What's mine is mine(d): Contests over marginalisation of rural life in the Upper Hunter NSW
Rural life in the Upper Hunter Region of NSW is threatened by the mining and burning of coal and coal seam gas extraction. Extensive open-cut mining is a serious threat to productive rural enterprises between Singleton and Muswellbrook, while mining and gas extraction is expanding into communities on the Liverpool Plains and around Gloucester.
The marginalisation of rural life has economic, environmental and sociocultural dimensions. Economically, the marginalisation of rural life refers to declining food production, threatened rural industries such as thoroughbred breeding and viticulture, and to the loss of commercial services in rural towns.

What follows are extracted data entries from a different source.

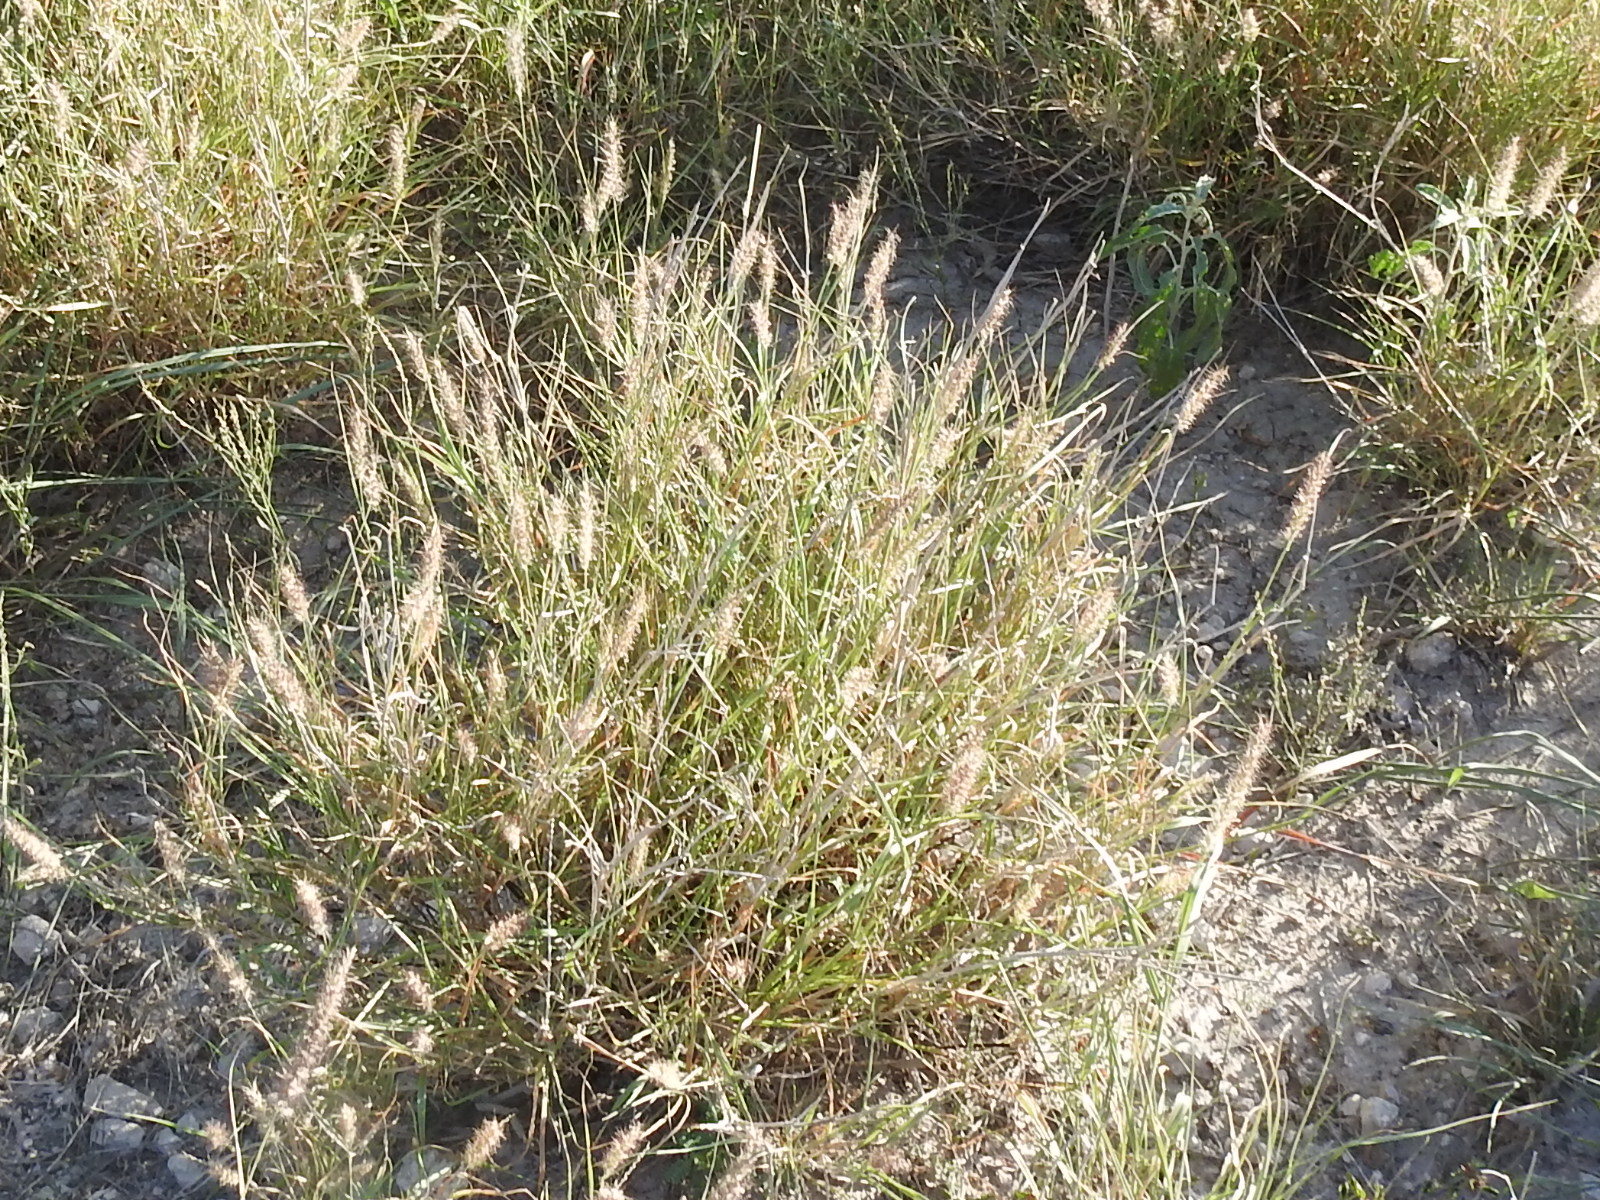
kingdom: Plantae
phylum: Tracheophyta
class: Liliopsida
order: Poales
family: Poaceae
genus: Cenchrus
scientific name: Cenchrus ciliaris
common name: Buffelgrass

Environmental damage includes air and water pollution, biodiversity loss, destruction of aquifers and waterways, and the loss of fertile agricultural land. Socio-cultural impacts include threats to human health, rising income inequality, depopulation of villages, and damage to the fabric of rural communities from mining incursion.
The article examines the competing scripts employed in land use contests and how communities are using new and reflexive constructions of 'the rural' that integrate traditional identity, discourses of sustainability and the re-centring of rural life. This analysis illuminates the current situation of marginalisation and the possible future of rural life in the Upper Hunter and surrounding areas.